**SELECTED EXTRACT**.
Approved — first real adapter and it sets a high bar. One robustness gap to close (poll deadline, below); fine to fold into this PR or land as an immediate follow-up commit, your call.

What I verified

Adapter implementation (iris_ocr_adi/client.py)

No Azure SDK — raw httpx.AsyncClient per plan.md key choice 3. The _http_client injection seam makes the whole thing testable without patching. Right design.
Two-step ADI flow modeled correctly: POST → 202 + Operation-Location, then GET-poll until succeeded/failed. poll_interval=0.0 in tests so the suite stays fast (full run is 1.1s).
Error taxonomy mapping is complete and correct:
- HTTP 401/403 → OCRAuthenticationFailed, 429 → OCRRateLimited, 5xx → OCRUnavailable, timeout/connect → OCRUnavailable
- ADI app-level InvalidContent → OCRMalformedDocument, ContentTooLarge → OCRDocumentTooLarge, generic failed → OCRUnavailable (so the fallback engine from T031 can fire)
- Missing Operation-Location and non-JSON poll bodies → typed OCRUnavailable instead of raw AttributeError/JSONDecodeError. These "out of scope additions" are exactly the defensive shell a real adapter needs — good judgment call, and the PR body documents why each exists.
Polygon→BBox conversion handles ADI's per-page unit split (inch for PDF/TIFF at 96 DPI, pixel for PNG/JPEG), and max(1, ...) guards rounding to zero-width boxes that would violate C-OCR-004.

**EXTRACTED INFORMATION**.

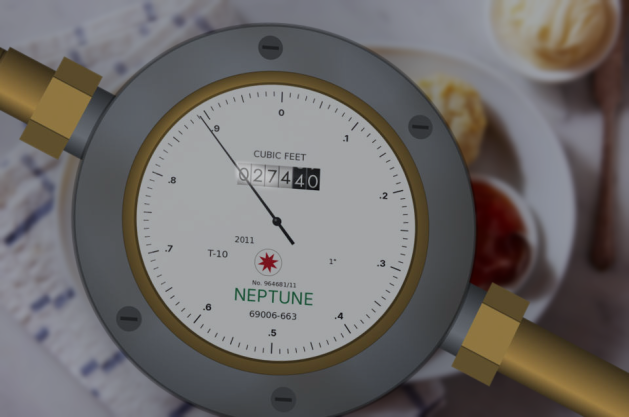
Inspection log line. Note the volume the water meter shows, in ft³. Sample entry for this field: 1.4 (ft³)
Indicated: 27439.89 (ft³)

==

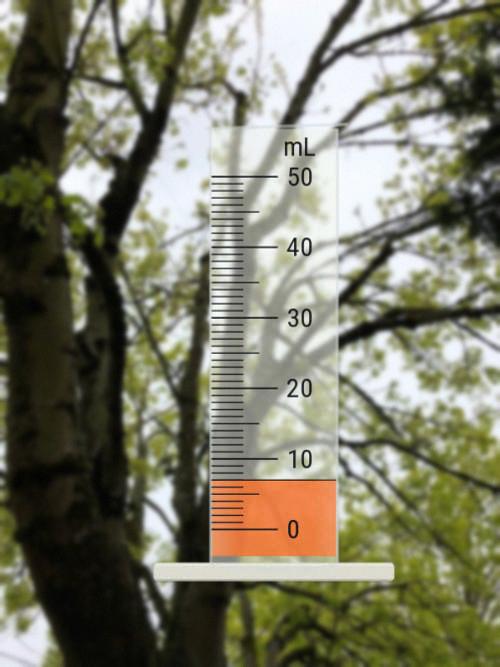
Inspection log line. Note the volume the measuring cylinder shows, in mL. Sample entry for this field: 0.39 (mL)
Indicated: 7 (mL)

**EXERCISE TASKS**.
[1] Transcribe the part of the OCR adapter review from "Error taxonomy mapping" up to and including "would violate C-OCR-004.".
[2] Continue the OCR adapter review from where it stops.
None of the data is needed here.

**TASK RESPONSES**.
[1]
Error taxonomy mapping is complete and correct:
- HTTP 401/403 → OCRAuthenticationFailed, 429 → OCRRateLimited, 5xx → OCRUnavailable, timeout/connect → OCRUnavailable
- ADI app-level InvalidContent → OCRMalformedDocument, ContentTooLarge → OCRDocumentTooLarge, generic failed → OCRUnavailable (so the fallback engine from T031 can fire)
- Missing Operation-Location and non-JSON poll bodies → typed OCRUnavailable instead of raw AttributeError/JSONDecodeError. These "out of scope additions" are exactly the defensive shell a real adapter needs — good judgment call, and the PR body documents why each exists.
Polygon→BBox conversion handles ADI's per-page unit split (inch for PDF/TIFF at 96 DPI, pixel for PNG/JPEG), and max(1, ...) guards rounding to zero-width boxes that would violate C-OCR-004.

[2]
Confidence clamped to [0,1] after averaging word confidences. Empty-words page defaults to 1.0 — defensible (no evidence of low quality).
time.monotonic() for latency — correct clock for intervals.

Tests

22 unit tests, every contract clause C-OCR-001 through C-OCR-010 named in the test function (test_c00X_...). This naming convention makes T037's parametrised contract suite almost mechanical to write — the clause-to-test mapping is already explicit. Keep this convention for T034-T036.
HTTP error mapping covered by 10 dedicated tests including the two defensive paths (missing header, non-JSON body).
Live test correctly gated on IRIS_OCR_LIVE_ADI=1 with pytest.mark.skipif, self-contained fixture PDF, no committed credentials.

Supporting changes

py.typed on iris-engine — correct PEP 561 fix, and the PR body explains why it surfaced here. Without it every downstream adapter would see iris_engine as untyped under strict mypy.
.env.example OCR section documents all four new vars with the allowlist pragma on the placeholder key. Doc-and-implementation-together, again.
T033 acceptance text updated with explicit clause references — fifth instance of the inline spec-fix pattern.
mypy now checks 15 source files; iris_ocr_adi.* dropped out of the unused-overrides list, meaning the strict override is now actually exercising the adapter.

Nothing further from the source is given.